A nice small group of friendly people on the tour with me!

I learned the background of the phrase "beyond the pale," and why milkmaids are traditionally understood to be gorgeous (it has to do with nutrition and immunization, of all things). I learned that Van Morrison is Irish, and still alive. And I learned that apparently there is an Irish superstition that Christmas decorations not taken down by January 8th must then be left up all year. Last year because of the lockdowns, the Temple Bar couldn't get enough workers to take down the giant Christmas tree you see pictured above, and so it's actually been there all year long. The whole city is starting to get done up for Christmas now, so it wasn't out of place to us, but apparently Jack the tour guide has had to explain it to people all year long!


It was such a fun night - I just wish I'd managed it a bit earlier in the trip so I could go back to a few places. After the tour, two members of our party had to split right away to make a dinner reservation, but the tour guide and the French girl Stephanie and I all hung around at a pub for well over an hour, talking Celtic culture and language and the French's obsession with food and all manner of things, and when we finally called it a night Jack was nice enough to escort me back to my neighborhood, even paying for my bus fare. 

It was an absolutely excellent evening, and I'm so very glad I got myself out to do it. 

Friday, November 5, 2021

Checking in From the Emerald Isle

 Hello everyone!

Sorry I have been lax in updating you. I'm in Europe now, after a brief sojourn home to celebrate my Mom's birthday. There aren't too many pictures to show you - between my work schedule and the jet lag which is only just starting to lift, I haven't ventured much beyond my little neighborhood. I am right in the heart of Dublin, though, so it's not a bad neighborhood to stick to! 

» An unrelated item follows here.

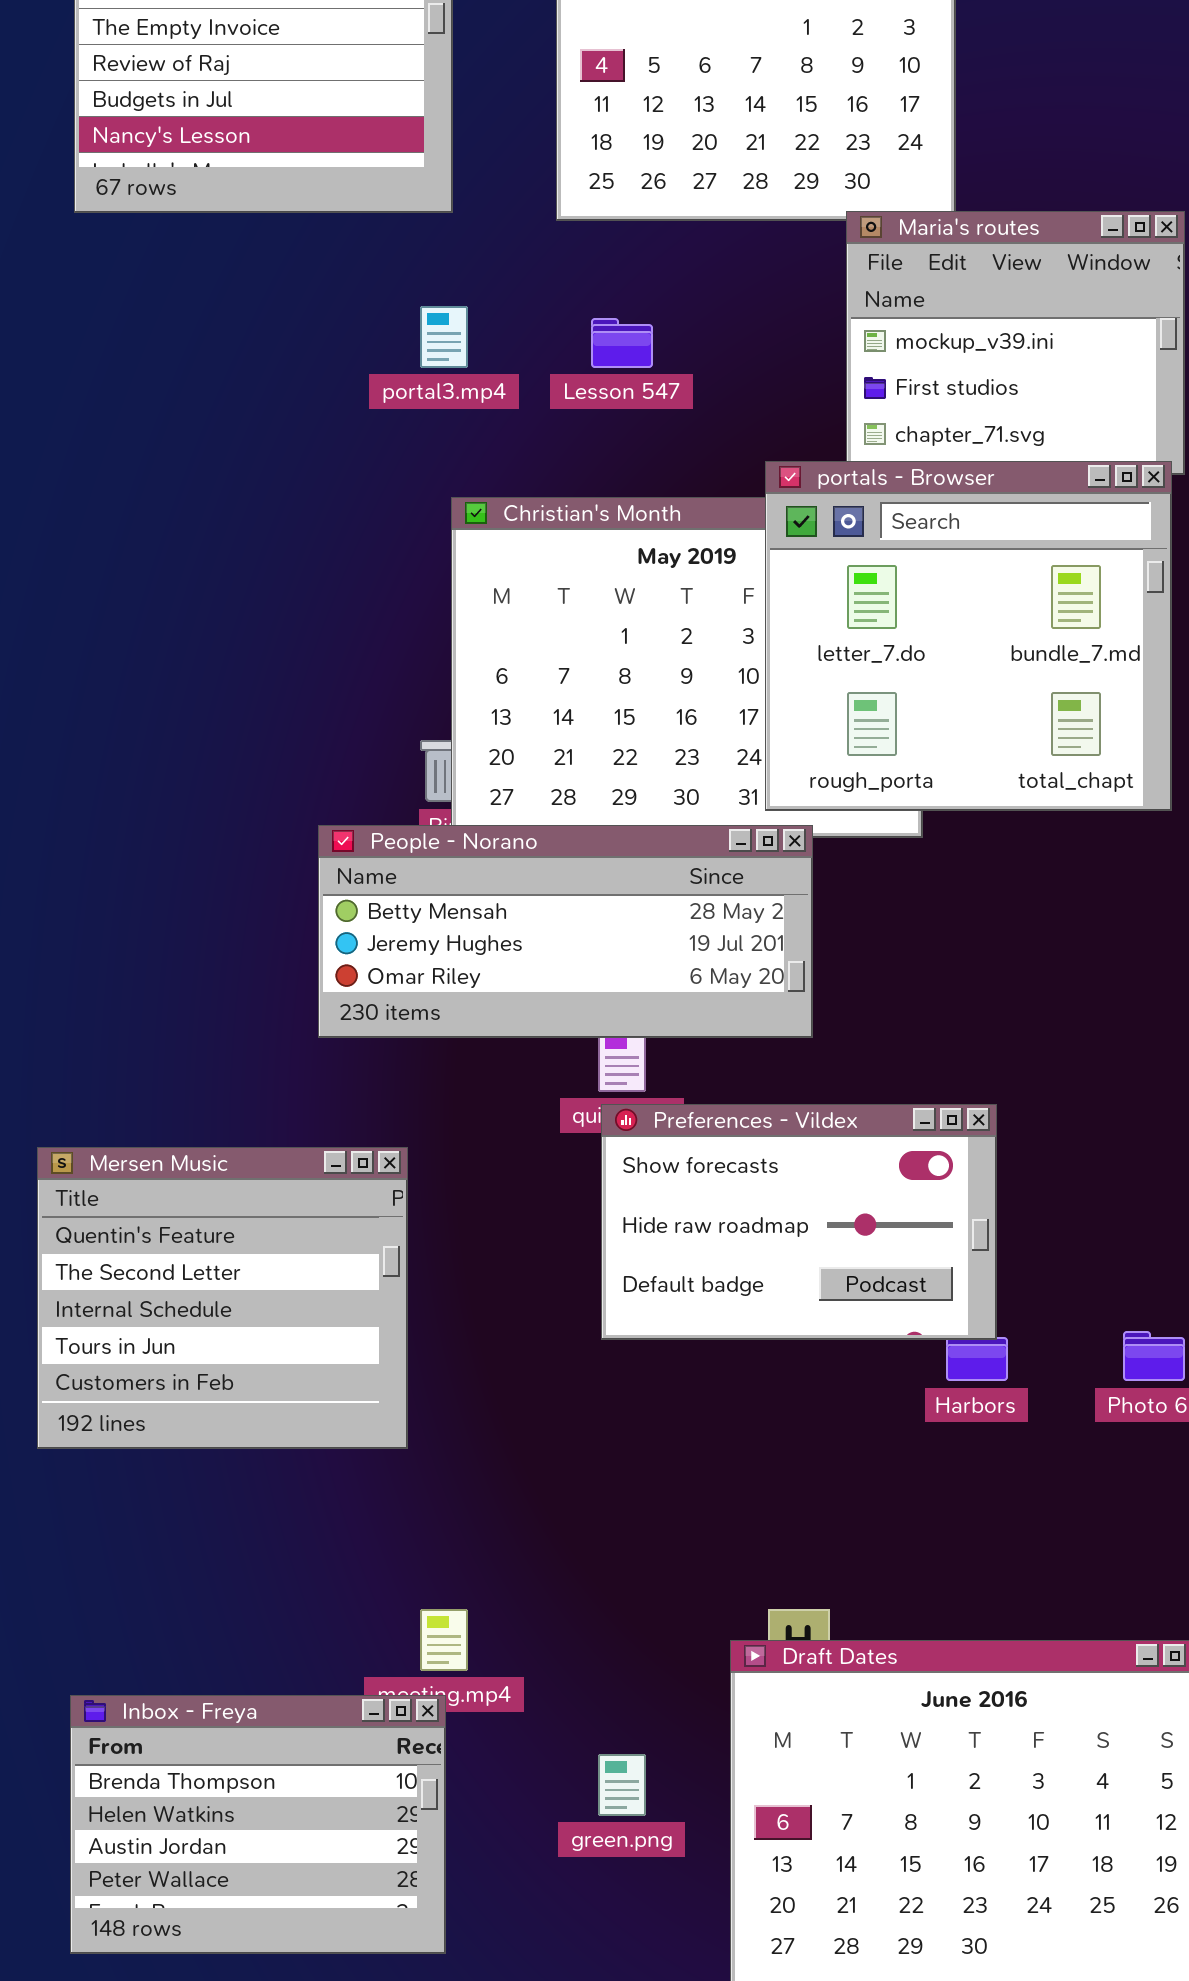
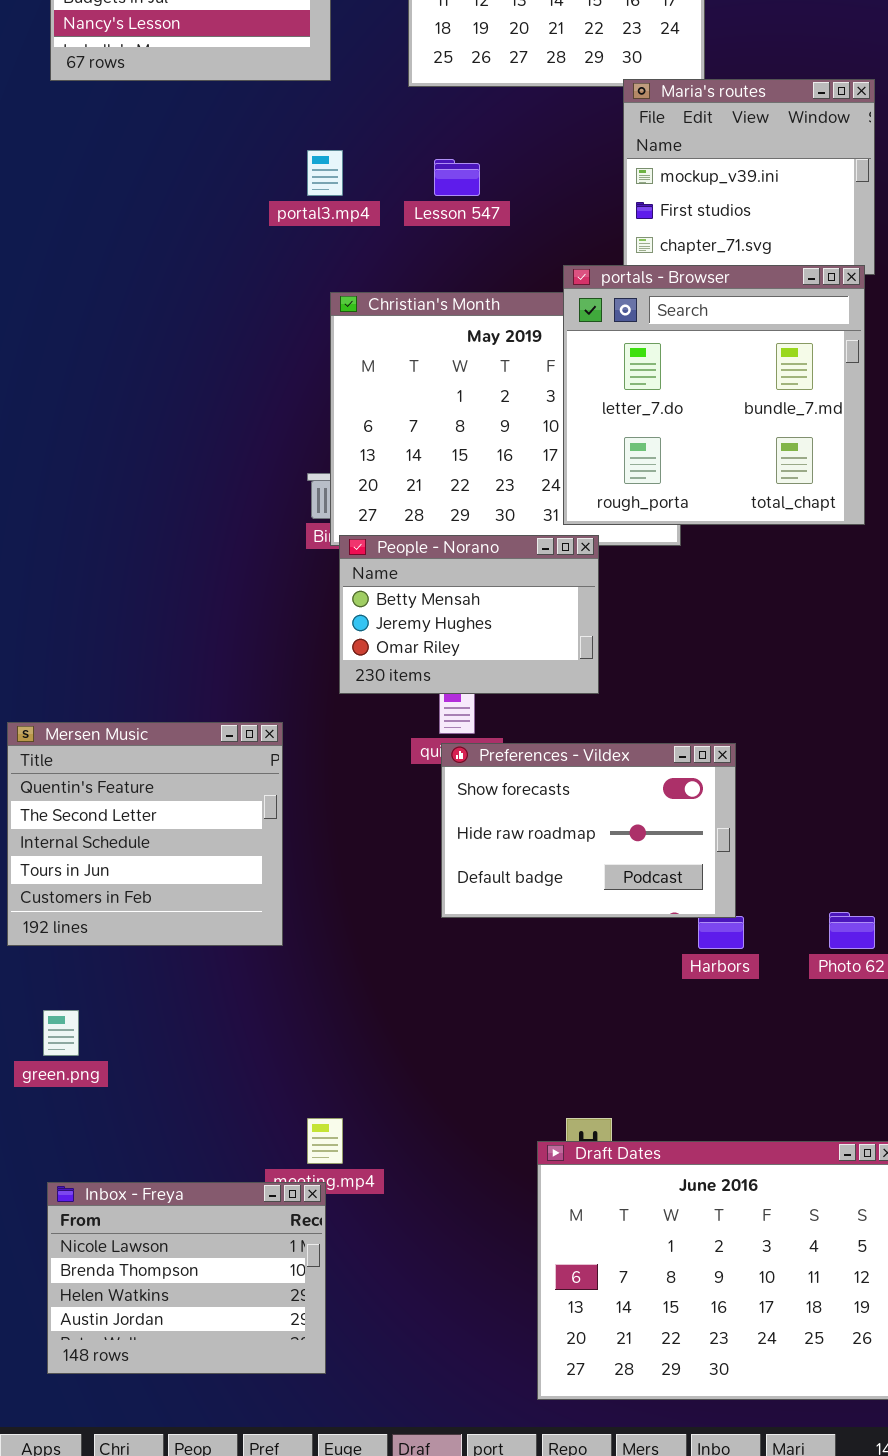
People - Norano: [318,825,813,1038] -> [339,535,599,694], resized
Mersen Music: [37,1147,408,1449] -> [7,722,283,946], moved
Inbox - Freya: [70,1695,446,1954] -> [47,1182,326,1374], scrolled up 1 row
green.png: [598,1754,646,1816] -> [43,1010,79,1056], moved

Since there aren't any wild tales to tell right now, here's a smattering of things I've learned or noticed:

  • This is a wildly international city. I can probably count on my fingers the number of actual Irish accents I have heard! Almost everyone here, myself included, seems to be from somewhere else. Maybe that's just my neighborhood (see "haven't been anywhere else," above), but it has certainly been a surprise. 
  • Fireworks are a Halloween thing. I gather they are illegal in Ireland but legal in Northern Ireland, and with the open border you basically get fireworks going off all over Dublin for a solid month leading up to Halloween. On Halloween itself it was nonstop for hours. When I went out that evening, the whole city smelled of that unique smoke/ash that they generate. 
  • Churches EVERYWHERE. 
  • Frustrating but also supremely useful: they don't have American junk food here. Junk food aplenty, to be sure, but it's not American brands and even the ones that seem like they will be straight dupes actually taste quite different, and not usually in a way I enjoy. So my eating habits are being kept in check whether I want them to or not! My kingdom for a bag of plain unflavored potato chips. 
  • Also on the subject of potato chips: they come in every flavor I've never even thought of - Balsamic vinegar. Curry. Shrimp. Cheddar and onion. And if it looks like a big US-style bag, it's not - it's actually a big bag filled with six mini bags. 
Double rainbow, as seen from my window

My time in Dublin is wrapping up here shortly, and from this point on I actually hop around quite a bit for the next couple of months - a week on the other side of Ireland in a tiny little town, staying over a pub, then a couple of weeks in London and a couple of weeks in Paris, then home for the holidays (again, a couple of weeks), and then I join my first Chapter with the WiFi Tribe! I'll talk more about them in another post, but in short it's a really neat digital nomad group full of people doing just what I'm doing - traveling while working remotely full-time - that sets up shop in various places around the world for a month or so at a time. I'll be spending January with them in Dahab, Egypt!